● Aim of the exercise
Reproduce every one of the following rows character for character, in the same order.

● Data lines
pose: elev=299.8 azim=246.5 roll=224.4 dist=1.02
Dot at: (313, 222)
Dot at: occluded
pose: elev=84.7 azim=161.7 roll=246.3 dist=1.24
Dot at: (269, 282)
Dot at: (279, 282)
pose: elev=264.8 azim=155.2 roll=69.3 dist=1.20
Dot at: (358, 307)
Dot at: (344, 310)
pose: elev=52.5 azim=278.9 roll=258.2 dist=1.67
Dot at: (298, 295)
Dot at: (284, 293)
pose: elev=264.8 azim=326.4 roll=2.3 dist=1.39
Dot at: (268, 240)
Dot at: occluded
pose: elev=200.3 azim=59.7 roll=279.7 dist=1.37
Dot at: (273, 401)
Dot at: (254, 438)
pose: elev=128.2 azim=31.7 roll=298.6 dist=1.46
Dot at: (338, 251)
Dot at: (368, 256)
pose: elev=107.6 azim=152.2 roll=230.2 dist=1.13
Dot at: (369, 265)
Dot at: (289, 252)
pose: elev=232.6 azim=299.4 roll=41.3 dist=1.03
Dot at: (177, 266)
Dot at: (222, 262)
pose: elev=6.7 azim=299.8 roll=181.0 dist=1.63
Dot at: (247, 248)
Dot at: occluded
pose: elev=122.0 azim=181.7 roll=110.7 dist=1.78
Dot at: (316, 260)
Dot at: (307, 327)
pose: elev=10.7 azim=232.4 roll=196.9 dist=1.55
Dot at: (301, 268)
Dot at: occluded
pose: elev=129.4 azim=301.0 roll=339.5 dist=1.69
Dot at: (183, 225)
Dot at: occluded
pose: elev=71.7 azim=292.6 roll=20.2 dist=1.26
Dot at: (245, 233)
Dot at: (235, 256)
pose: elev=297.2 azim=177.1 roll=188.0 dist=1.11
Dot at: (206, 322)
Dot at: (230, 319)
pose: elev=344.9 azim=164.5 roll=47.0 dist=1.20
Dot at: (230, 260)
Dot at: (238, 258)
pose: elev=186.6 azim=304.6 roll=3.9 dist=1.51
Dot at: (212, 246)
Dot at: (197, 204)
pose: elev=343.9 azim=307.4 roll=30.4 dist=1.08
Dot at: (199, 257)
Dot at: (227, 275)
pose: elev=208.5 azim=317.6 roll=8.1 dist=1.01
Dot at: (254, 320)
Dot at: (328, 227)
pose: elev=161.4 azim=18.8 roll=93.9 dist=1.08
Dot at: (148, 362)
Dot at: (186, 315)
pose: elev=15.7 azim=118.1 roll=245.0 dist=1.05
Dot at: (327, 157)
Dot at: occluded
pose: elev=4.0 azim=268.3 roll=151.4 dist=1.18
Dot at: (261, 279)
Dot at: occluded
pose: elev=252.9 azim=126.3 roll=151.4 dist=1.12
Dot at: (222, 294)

● Result of the exercise
pose: elev=299.8 azim=246.5 roll=224.4 dist=1.02
Dot at: (313, 222)
Dot at: occluded
pose: elev=84.7 azim=161.7 roll=246.3 dist=1.24
Dot at: (269, 282)
Dot at: (279, 282)
pose: elev=264.8 azim=155.2 roll=69.3 dist=1.20
Dot at: (358, 307)
Dot at: (344, 310)
pose: elev=52.5 azim=278.9 roll=258.2 dist=1.67
Dot at: (298, 295)
Dot at: (284, 293)
pose: elev=264.8 azim=326.4 roll=2.3 dist=1.39
Dot at: (268, 240)
Dot at: occluded
pose: elev=200.3 azim=59.7 roll=279.7 dist=1.37
Dot at: (273, 401)
Dot at: (254, 438)
pose: elev=128.2 azim=31.7 roll=298.6 dist=1.46
Dot at: (338, 251)
Dot at: (368, 256)
pose: elev=107.6 azim=152.2 roll=230.2 dist=1.13
Dot at: (369, 265)
Dot at: (289, 252)
pose: elev=232.6 azim=299.4 roll=41.3 dist=1.03
Dot at: (177, 266)
Dot at: (222, 262)
pose: elev=6.7 azim=299.8 roll=181.0 dist=1.63
Dot at: (247, 248)
Dot at: occluded
pose: elev=122.0 azim=181.7 roll=110.7 dist=1.78
Dot at: (316, 260)
Dot at: (307, 327)
pose: elev=10.7 azim=232.4 roll=196.9 dist=1.55
Dot at: (301, 268)
Dot at: occluded
pose: elev=129.4 azim=301.0 roll=339.5 dist=1.69
Dot at: (183, 225)
Dot at: occluded
pose: elev=71.7 azim=292.6 roll=20.2 dist=1.26
Dot at: (245, 233)
Dot at: (235, 256)
pose: elev=297.2 azim=177.1 roll=188.0 dist=1.11
Dot at: (206, 322)
Dot at: (230, 319)
pose: elev=344.9 azim=164.5 roll=47.0 dist=1.20
Dot at: (230, 260)
Dot at: (238, 258)
pose: elev=186.6 azim=304.6 roll=3.9 dist=1.51
Dot at: (212, 246)
Dot at: (197, 204)
pose: elev=343.9 azim=307.4 roll=30.4 dist=1.08
Dot at: (199, 257)
Dot at: (227, 275)
pose: elev=208.5 azim=317.6 roll=8.1 dist=1.01
Dot at: (254, 320)
Dot at: (328, 227)
pose: elev=161.4 azim=18.8 roll=93.9 dist=1.08
Dot at: (148, 362)
Dot at: (186, 315)
pose: elev=15.7 azim=118.1 roll=245.0 dist=1.05
Dot at: (327, 157)
Dot at: occluded
pose: elev=4.0 azim=268.3 roll=151.4 dist=1.18
Dot at: (261, 279)
Dot at: occluded
pose: elev=252.9 azim=126.3 roll=151.4 dist=1.12
Dot at: (222, 294)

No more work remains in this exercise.